Rhetoric Over Remedy
Ultimately, their media engagement is a clear attempt to rebrand a series of legal convictions as a case of political persecution. It is an effort to externalize an internal legal matter, shifting the battlefield from Pakistani courtrooms, where evidence and law prevail, to the court of global public opinion, where narratives and emotions hold more sway. By doing so, they seek to exert reputational pressure on Pakistan, hoping to create a diplomatic headache that might offer their father political leverage.
This victimhood narrative stands in stark contrast to the historical conduct of Imran Khan’s own government. His tenure was marked by a confrontational style of governance, a history of aggressively targeting political opponents through state machinery, and the persistent use of populist rhetoric to bypass institutional checks and balances. Now that the consequences of that confrontational approach are unfolding through legal processes, his legacy is being recast through the emotionally charged lens of his sons’ appeal.
The messengers themselves, Kasim and Sulaiman, occupy a position of privilege without participation. As British citizens operating businesses abroad, they have never been electorally or politically active in Pakistan. Their lives are detached from the daily socio-political realities that ordinary Pakistanis face. This distance raises valid concerns about the authenticity of their advocacy and the relevance of their claims to a nation they have observed from afar. Their campaign appears to be an exercise in image rehabilitation and narrative control, an attempt to frame accountability as injustice without ever engaging with the substantive legal facts that underpin their father’s convictions.
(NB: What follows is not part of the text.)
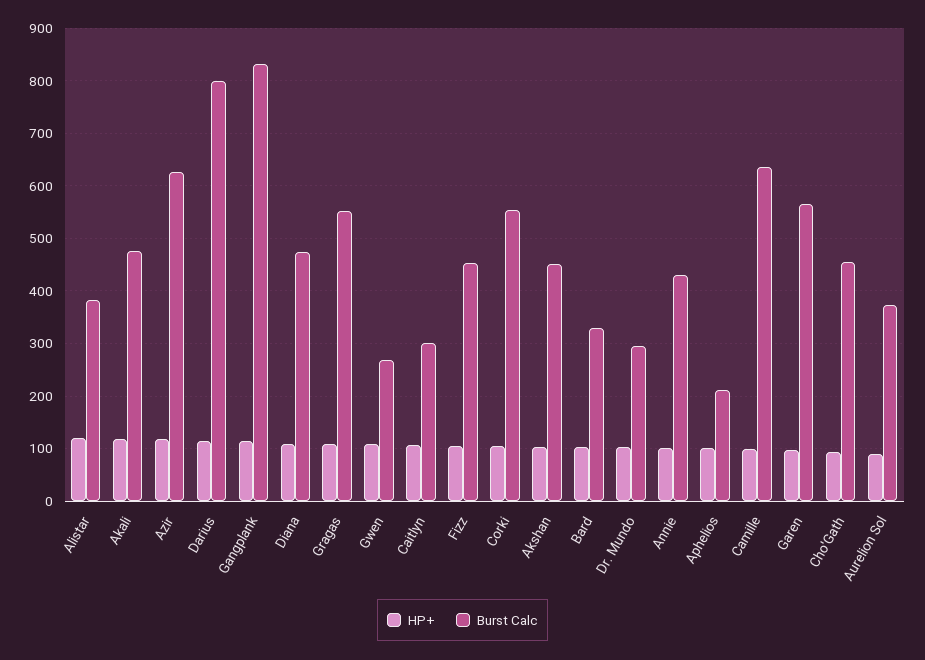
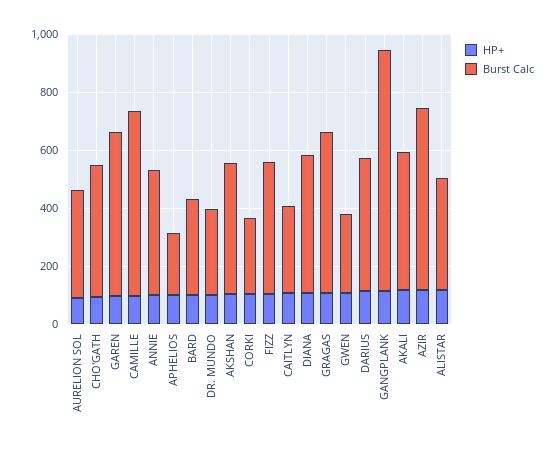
Burst Calc, Darius: 800 -> 450
Burst Calc, Corki: 560 -> 250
The emotional distress of a family caught in such circumstances is understandable and deserves empathy. But the fate of a nation and the integrity of its institutions cannot be dictated by media interviews. National legal matters must be adjudicated in courtrooms, grounded in evidence and constitutional law, not in television studios. The Pakistani judiciary, for all its imperfections, has a constitutional mandate to fulfill. Its decisions, which are subject to appeal and legal oversight, must be respected as part of an institutional process. Selective outrage, especially when broadcast from abroad by those disconnected from the country’s civic life, cannot be allowed to override the very institutions that guarantee the state’s continuity and the promise of equal justice for all its citizens, including former prime ministers.